-- MATERIAL PROVIDED follows --

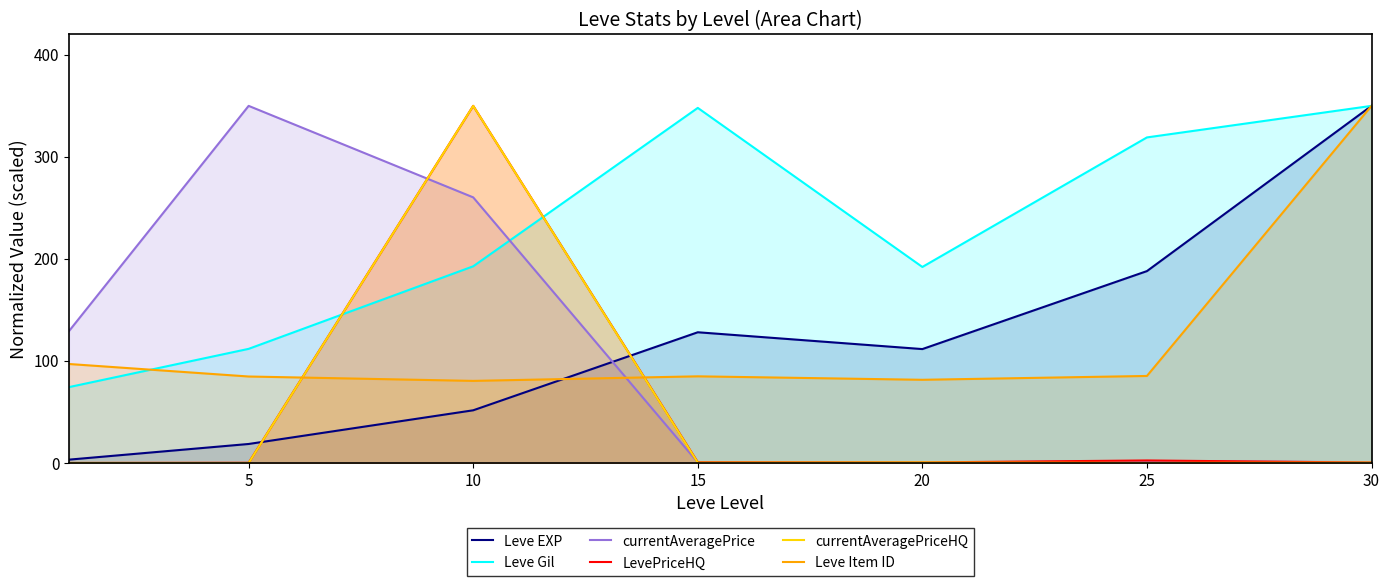

How many lines are shown in the chart?

6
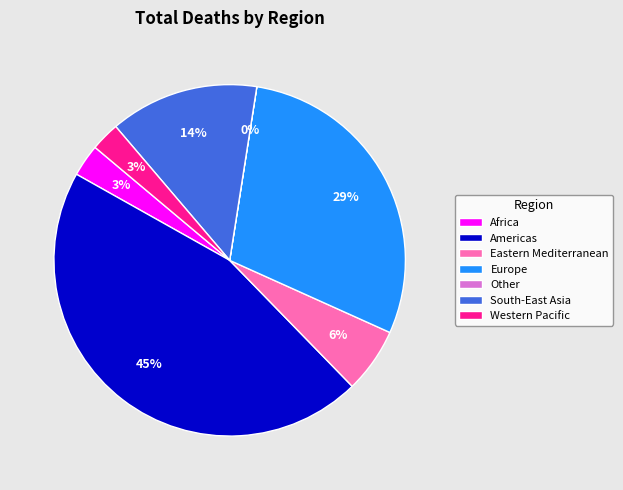

Is there any slice that represents more than half of the pie?

No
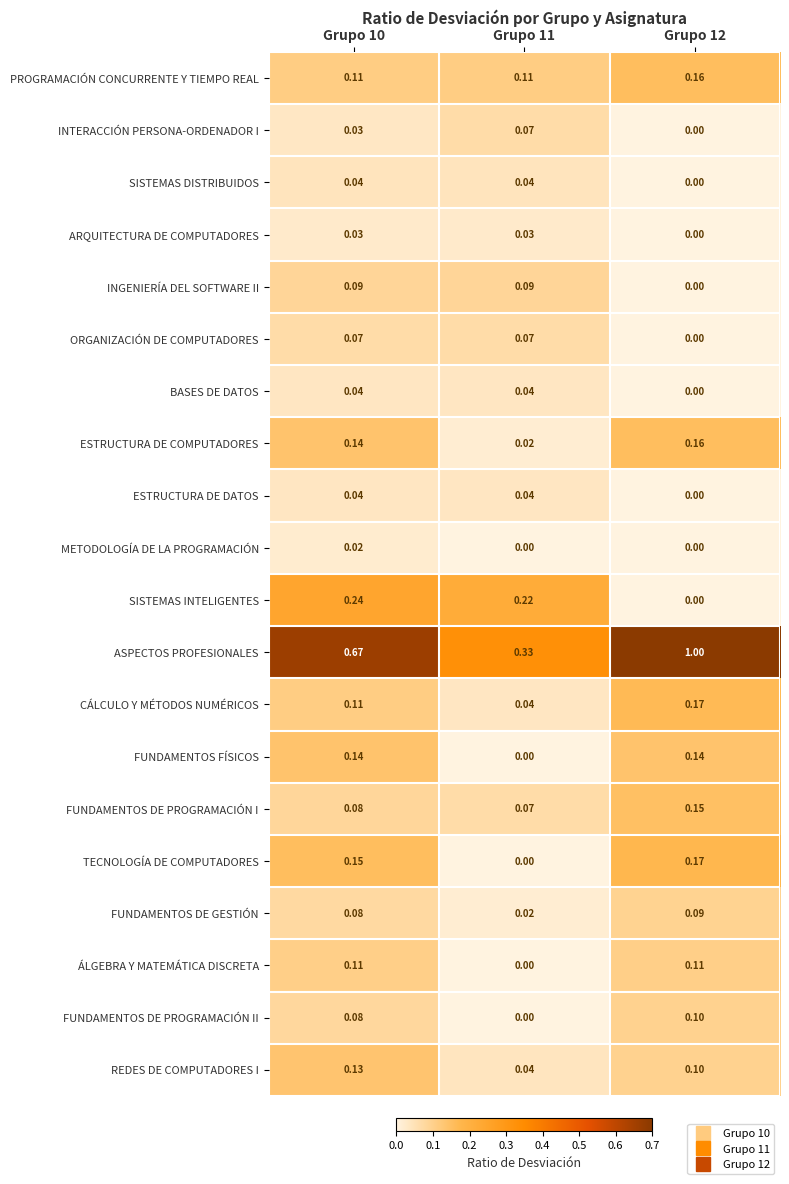

What is the greatest value displayed?

1.0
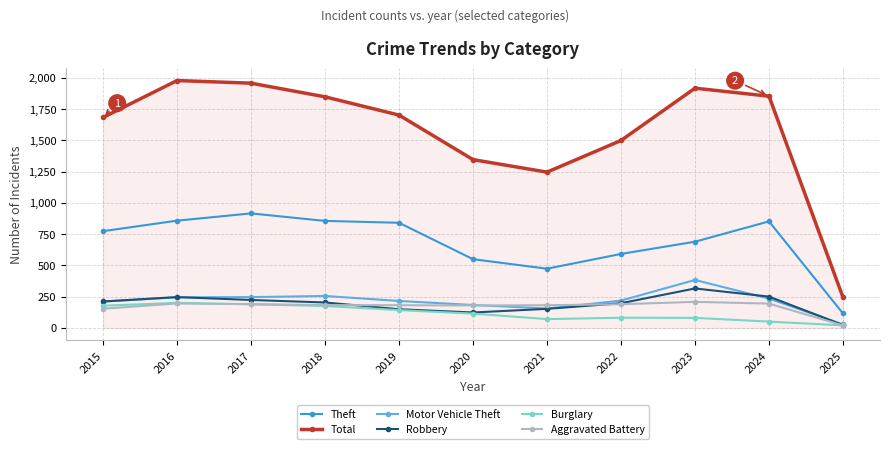

What is the minimum value for Theft?

116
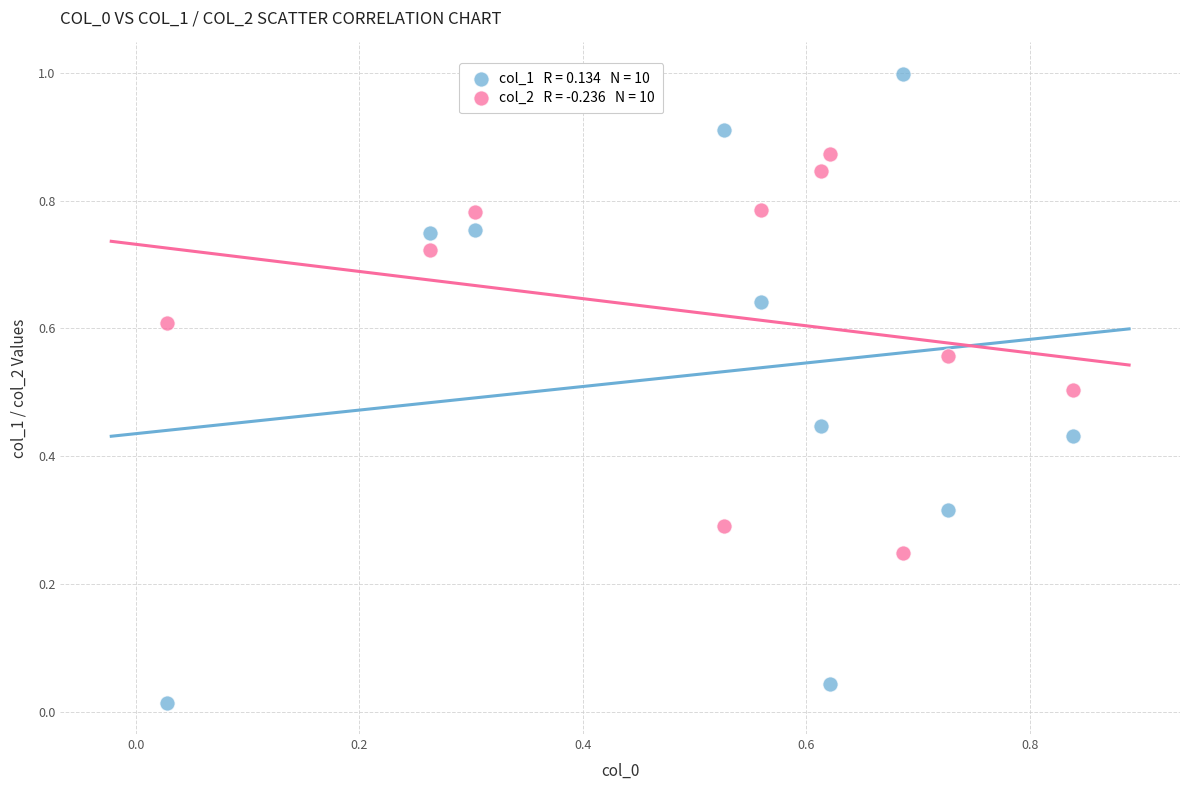

Across all data points, what is the range of Y values (max minus min)?

1.0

-- MATERIAL PROVIDED concluded --

* ACTION ITEM
Can you switch "chart" to "graph" throughout the records above and write them out again with everything else unchanged? Leave the pictures out of your answer.

* SOLUTION TO THIS PROBLEM
How many lines are shown in the graph?

6

Is there any slice that represents more than half of the pie?

No

What is the greatest value displayed?

1.0

What is the minimum value for Theft?

116

Across all data points, what is the range of Y values (max minus min)?

1.0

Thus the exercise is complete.